Management’s reviews for impairment during 2016 were based on qualitative factors, including those described in ASC 350-20-35-3a through 35-3g, applied to goodwill at the entity level. Management identified no macroeconomic conditions or industry or market considerations, and no cost factors, financial performance or other entity specific events that indicated that our goodwill was impaired. Because the Company evaluates goodwill for impairment at its single consolidated entity level, the Company compares the carrying value of its single reporting unit, including goodwill, to the total fair value of the reporting unit, as evidenced by the Company’s market capitalization.
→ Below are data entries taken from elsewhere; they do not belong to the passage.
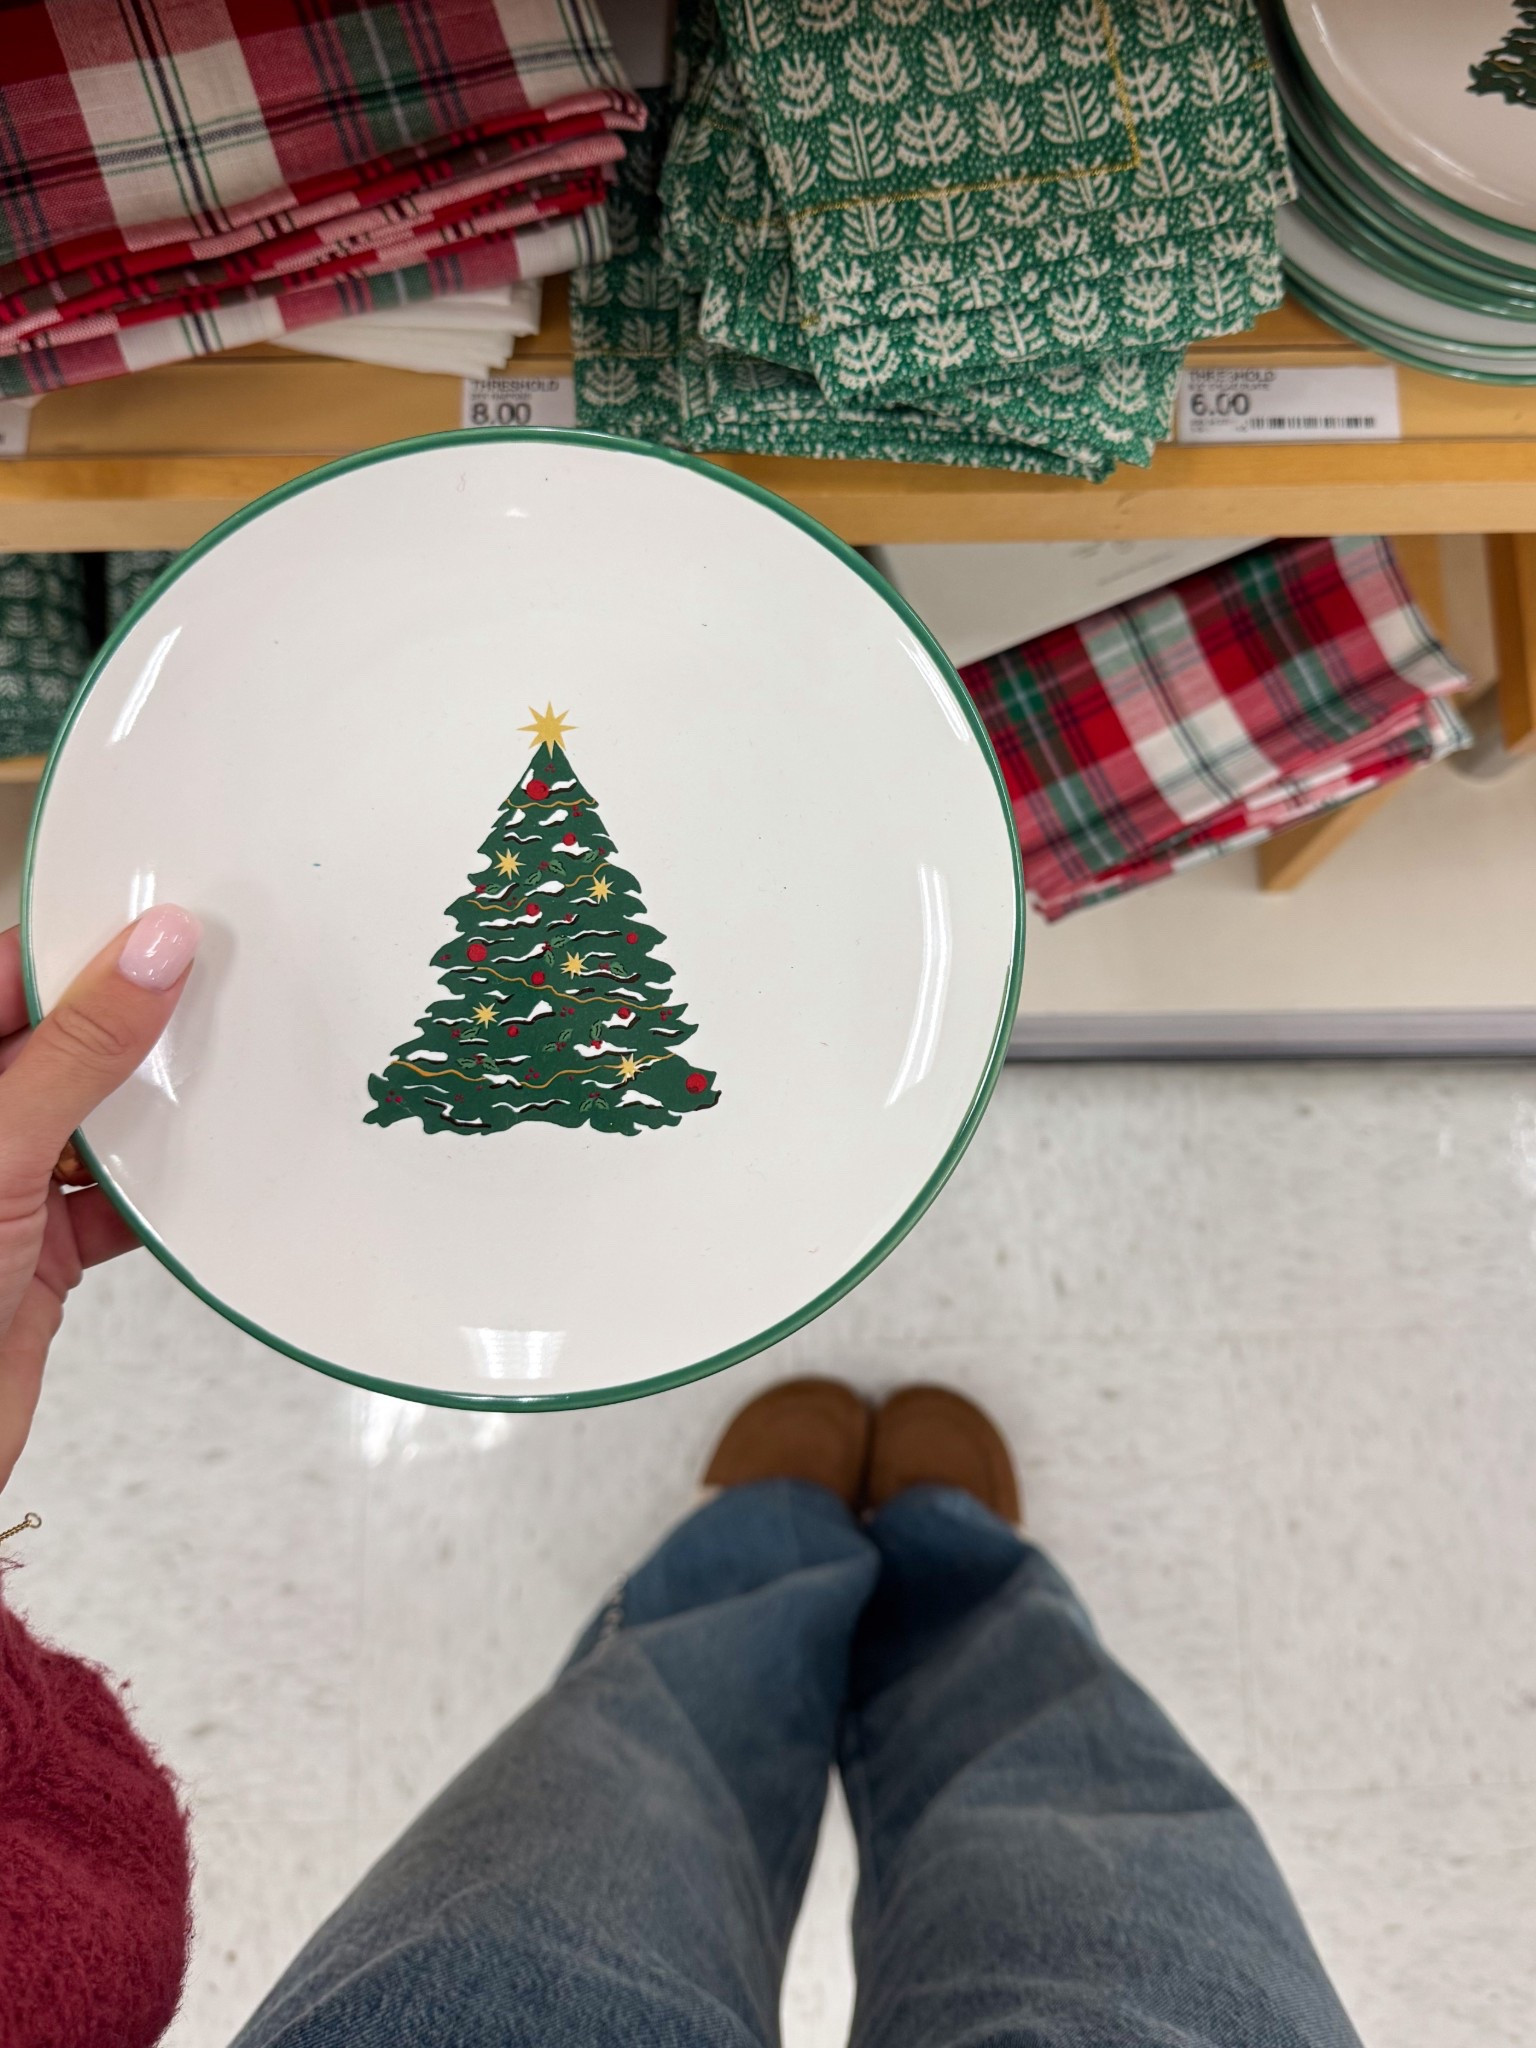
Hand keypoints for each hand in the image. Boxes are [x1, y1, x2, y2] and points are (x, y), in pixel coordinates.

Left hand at [0, 907, 200, 1497]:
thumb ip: (79, 1047)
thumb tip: (152, 949)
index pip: (11, 974)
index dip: (89, 943)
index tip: (174, 919)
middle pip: (62, 1042)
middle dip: (137, 1022)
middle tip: (223, 987)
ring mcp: (0, 1188)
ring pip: (94, 1120)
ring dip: (154, 1112)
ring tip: (226, 1074)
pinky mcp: (36, 1253)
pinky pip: (113, 1201)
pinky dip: (159, 1195)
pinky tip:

The carrying value of our single reporting unit was $2.8 billion, compared to our market capitalization of $14.3 billion as of December 31, 2016. As of June 30, 2016, the Company’s market capitalization was $13.5 billion, compared to the carrying value of our single reporting unit of $1.9 billion, subsequent to when the acquired Prosensa Holding N.V. (Prosensa) intangible assets were fully impaired. Specifically considering the $599.1 million impairment of intangible assets recognized during the three months ended June 30, 2016, which included both the Prosensa intangible assets and the termination of the Company’s cerliponase alfa development program, the Company experienced a decrease in its market valuation resulting from the abandonment of those programs; however, based on the significant fair value of the Company’s market capitalization as compared to the carrying value of its single reporting unit as of June 30, 2016 and December 31, 2016, the Company determined that goodwill was not impaired.

 

The Company respectfully requests the Staff’s assistance in completing the review of this response letter at its earliest convenience. Please advise us if we can provide any further information or assistance to facilitate your review. Please direct any further comments or questions regarding this response to the undersigned at (415) 506-6700 or to Jodie Bourdet, Cooley LLP, (415) 693-2054.

 

Sincerely,

 

/s/ G. Eric Davis

 

G. Eric Davis

Executive Vice President, General Counsel

BioMarin Pharmaceutical Inc.

 

cc:

Daniel Spiegelman, Executive Vice President, Chief Financial Officer, BioMarin Pharmaceutical Inc.